* [ABOUT THIS EXERCISE]
Your response should contain every line from the data below that holds the string "after".

* [RECORDS PROVIDED]
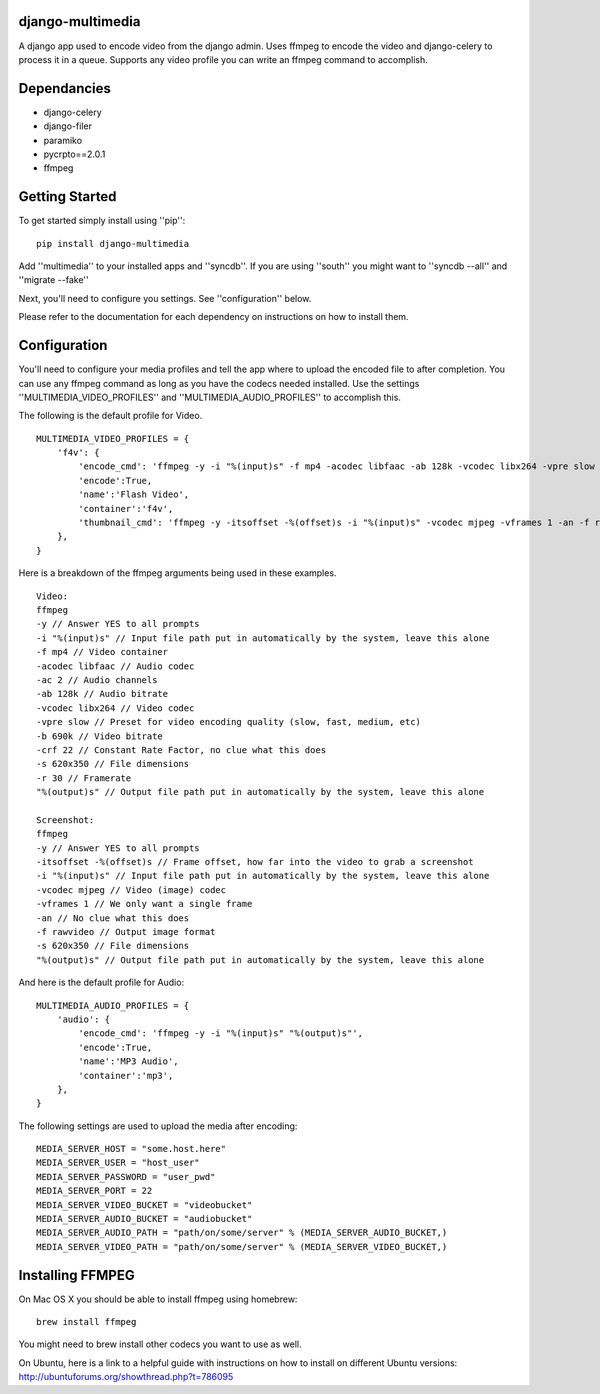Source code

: django-multimedia
=================
A django app used to encode video from the django admin. Uses ffmpeg to encode the video and django-celery to process it in a queue. Supports any video profile you can write an ffmpeg command to accomplish.

Dependancies
============

- django-celery
- django-filer
- paramiko
- pycrpto==2.0.1
- ffmpeg

Getting Started
=============

To get started simply install using ''pip'':
::
    pip install django-multimedia

Add ''multimedia'' to your installed apps and ''syncdb''.  If you are using ''south'' you might want to ''syncdb --all'' and ''migrate --fake''

Next, you'll need to configure you settings. See ''configuration'' below.

Please refer to the documentation for each dependency on instructions on how to install them.

Configuration
==============

You'll need to configure your media profiles and tell the app where to upload the encoded file to after completion.  You can use any ffmpeg command as long as you have the codecs needed installed.  Use the settings ''MULTIMEDIA_VIDEO_PROFILES'' and ''MULTIMEDIA_AUDIO_PROFILES''  to accomplish this.  

The following is the default profile for Video.
::
    MULTIMEDIA_VIDEO_PROFILES = {
        'f4v': {
            'encode_cmd': 'ffmpeg -y -i "%(input)s" -f mp4 -acodec libfaac -ab 128k -vcodec libx264 -vpre slow -b 690k -ac 2 -crf 22 -s 620x350 -r 30 "%(output)s"',
            'encode':True,
            'name':'Flash Video',
            'container':'f4v',
            'thumbnail_cmd': 'ffmpeg -y -itsoffset -%(offset)s -i "%(input)s" -vcodec mjpeg -vframes 1 -an -f rawvideo -s 620x350 "%(output)s"'
        },
    }

Here is a breakdown of the ffmpeg arguments being used in these examples.
::
    Video: 
    ffmpeg 
    -y // Answer YES to all prompts
    -i "%(input)s" // Input file path put in automatically by the system, leave this alone
    -f mp4 // Video container
    -acodec libfaac // Audio codec
    -ac 2 // Audio channels 
    -ab 128k // Audio bitrate
    -vcodec libx264 // Video codec
    -vpre slow // Preset for video encoding quality (slow, fast, medium, etc)
    -b 690k // Video bitrate
    -crf 22 // Constant Rate Factor, no clue what this does
    -s 620x350 // File dimensions
    -r 30 // Framerate
    "%(output)s" // Output file path put in automatically by the system, leave this alone

    Screenshot: 
    ffmpeg 
    -y // Answer YES to all prompts
    -itsoffset -%(offset)s // Frame offset, how far into the video to grab a screenshot
    -i "%(input)s" // Input file path put in automatically by the system, leave this alone
    -vcodec mjpeg // Video (image) codec
    -vframes 1 // We only want a single frame
    -an // No clue what this does
    -f rawvideo // Output image format
    -s 620x350 // File dimensions
    "%(output)s" // Output file path put in automatically by the system, leave this alone

And here is the default profile for Audio:
::
    MULTIMEDIA_AUDIO_PROFILES = {
        'audio': {
            'encode_cmd': 'ffmpeg -y -i "%(input)s" "%(output)s"',
            'encode':True,
            'name':'MP3 Audio',
            'container':'mp3',
        },
    }

The following settings are used to upload the media after encoding:
::
    MEDIA_SERVER_HOST = "some.host.here"
    MEDIA_SERVER_USER = "host_user"
    MEDIA_SERVER_PASSWORD = "user_pwd"
    MEDIA_SERVER_PORT = 22
    MEDIA_SERVER_VIDEO_BUCKET = "videobucket"
    MEDIA_SERVER_AUDIO_BUCKET = "audiobucket"
    MEDIA_SERVER_AUDIO_PATH = "path/on/some/server" % (MEDIA_SERVER_AUDIO_BUCKET,)
    MEDIA_SERVER_VIDEO_PATH = "path/on/some/server" % (MEDIA_SERVER_VIDEO_BUCKET,)
   
Installing FFMPEG
===============
On Mac OS X you should be able to install ffmpeg using homebrew:
::
    brew install ffmpeg

You might need to brew install other codecs you want to use as well.

On Ubuntu, here is a link to a helpful guide with instructions on how to install on different Ubuntu versions: http://ubuntuforums.org/showthread.php?t=786095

* [SOLUTION TO THIS EXERCISE]
You'll need to configure your media profiles and tell the app where to upload the encoded file to after completion.  You can use any ffmpeg command as long as you have the codecs needed installed.  Use the settings ''MULTIMEDIA_VIDEO_PROFILES'' and ''MULTIMEDIA_AUDIO_PROFILES''  to accomplish this.  
The following settings are used to upload the media after encoding:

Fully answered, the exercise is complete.